Copy out all of the records below, line by line and word for word, keeping every name, number and mark the same.
==================================================
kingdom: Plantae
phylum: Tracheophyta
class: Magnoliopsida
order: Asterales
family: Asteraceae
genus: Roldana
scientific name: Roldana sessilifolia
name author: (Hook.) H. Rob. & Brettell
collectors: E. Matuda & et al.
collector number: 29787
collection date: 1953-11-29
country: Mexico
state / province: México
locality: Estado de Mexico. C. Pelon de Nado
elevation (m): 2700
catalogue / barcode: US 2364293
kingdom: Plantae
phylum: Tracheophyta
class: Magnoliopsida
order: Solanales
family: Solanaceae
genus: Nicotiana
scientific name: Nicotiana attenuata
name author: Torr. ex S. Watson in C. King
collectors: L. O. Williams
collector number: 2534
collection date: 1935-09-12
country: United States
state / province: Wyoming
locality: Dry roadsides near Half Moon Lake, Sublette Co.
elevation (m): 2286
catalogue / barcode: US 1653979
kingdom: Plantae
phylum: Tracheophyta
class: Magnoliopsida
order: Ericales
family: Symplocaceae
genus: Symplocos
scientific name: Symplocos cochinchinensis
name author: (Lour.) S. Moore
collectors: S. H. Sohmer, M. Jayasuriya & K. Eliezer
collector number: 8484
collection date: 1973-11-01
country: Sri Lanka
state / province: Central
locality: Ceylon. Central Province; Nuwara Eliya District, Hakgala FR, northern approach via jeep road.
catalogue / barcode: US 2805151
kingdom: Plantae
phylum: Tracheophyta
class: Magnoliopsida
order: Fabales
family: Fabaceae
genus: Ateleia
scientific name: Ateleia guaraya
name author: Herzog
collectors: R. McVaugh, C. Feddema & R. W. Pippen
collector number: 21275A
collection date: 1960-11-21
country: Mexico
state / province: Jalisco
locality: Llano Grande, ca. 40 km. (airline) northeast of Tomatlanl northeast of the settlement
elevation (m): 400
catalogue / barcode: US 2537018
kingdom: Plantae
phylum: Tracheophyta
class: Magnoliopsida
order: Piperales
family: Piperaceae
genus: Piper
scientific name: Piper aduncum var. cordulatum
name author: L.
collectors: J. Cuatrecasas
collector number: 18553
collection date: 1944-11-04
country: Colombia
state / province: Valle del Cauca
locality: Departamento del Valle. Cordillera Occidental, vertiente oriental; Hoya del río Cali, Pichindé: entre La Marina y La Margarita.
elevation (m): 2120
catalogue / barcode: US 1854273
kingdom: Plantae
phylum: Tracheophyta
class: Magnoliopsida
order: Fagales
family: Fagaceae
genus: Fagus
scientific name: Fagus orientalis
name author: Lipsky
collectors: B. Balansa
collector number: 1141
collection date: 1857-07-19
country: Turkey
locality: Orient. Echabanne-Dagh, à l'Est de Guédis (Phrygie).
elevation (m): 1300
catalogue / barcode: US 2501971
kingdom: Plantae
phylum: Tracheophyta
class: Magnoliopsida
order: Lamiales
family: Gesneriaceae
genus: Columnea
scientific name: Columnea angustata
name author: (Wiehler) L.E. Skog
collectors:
==================================================
RESPONSE TO THE TASK:
kingdom: Plantae
phylum: Tracheophyta
class: Magnoliopsida
order: Asterales
family: Asteraceae
genus: Roldana
scientific name: Roldana sessilifolia
name author: (Hook.) H. Rob. & Brettell
collectors: E. Matuda & et al.
collector number: 29787
collection date: 1953-11-29
country: Mexico
state / province: México
locality: Estado de Mexico. C. Pelon de Nado
elevation (m): 2700
catalogue / barcode: US 2364293
kingdom: Plantae
phylum: Tracheophyta
class: Magnoliopsida
order: Solanales
family: Solanaceae
genus: Nicotiana
scientific name: Nicotiana attenuata
name author: Torr. ex S. Watson in C. King
collectors: L. O. Williams
collector number: 2534
collection date: 1935-09-12
country: United States
state / province: Wyoming
locality: Dry roadsides near Half Moon Lake, Sublette Co.
elevation (m): 2286
catalogue / barcode: US 1653979
kingdom: Plantae
phylum: Tracheophyta
class: Magnoliopsida
order: Ericales
family: Symplocaceae
genus: Symplocos
scientific name: Symplocos cochinchinensis
name author: (Lour.) S. Moore
collectors: S. H. Sohmer, M. Jayasuriya & K. Eliezer
collector number: 8484
collection date: 1973-11-01
country: Sri Lanka
state / province: Central
locality: Ceylon. Central Province; Nuwara Eliya District, Hakgala FR, northern approach via jeep road.
catalogue / barcode: US 2805151
kingdom: Plantae
phylum: Tracheophyta
class: Magnoliopsida
order: Fabales
family: Fabaceae
genus: Ateleia
scientific name: Ateleia guaraya
name author: Herzog
collectors: R. McVaugh, C. Feddema & R. W. Pippen
collector number: 21275A
collection date: 1960-11-21
country: Mexico
state / province: Jalisco
locality: Llano Grande, ca. 40 km. (airline) northeast of Tomatlanl northeast of the settlement
elevation (m): 400
catalogue / barcode: US 2537018
kingdom: Plantae
phylum: Tracheophyta
class: Magnoliopsida
order: Piperales
family: Piperaceae
genus: Piper
scientific name: Piper aduncum var. cordulatum
name author: L.
collectors: J. Cuatrecasas
collector number: 18553
collection date: 1944-11-04
country: Colombia
state / province: Valle del Cauca
locality: Departamento del Valle. Cordillera Occidental, vertiente oriental; Hoya del río Cali, Pichindé: entre La Marina y La Margarita.
elevation (m): 2120
catalogue / barcode: US 1854273
kingdom: Plantae
phylum: Tracheophyta
class: Magnoliopsida
order: Fagales
family: Fagaceae
genus: Fagus
scientific name: Fagus orientalis
name author: Lipsky
collectors: B. Balansa
collector number: 1141
collection date: 1857-07-19
country: Turkey
locality: Orient. Echabanne-Dagh, à l'Est de Guédis (Phrygie).
elevation (m): 1300
catalogue / barcode: US 2501971
kingdom: Plantae
phylum: Tracheophyta
class: Magnoliopsida
order: Lamiales
family: Gesneriaceae
genus: Columnea
scientific name: Columnea angustata
name author: (Wiehler) L.E. Skog
collectors:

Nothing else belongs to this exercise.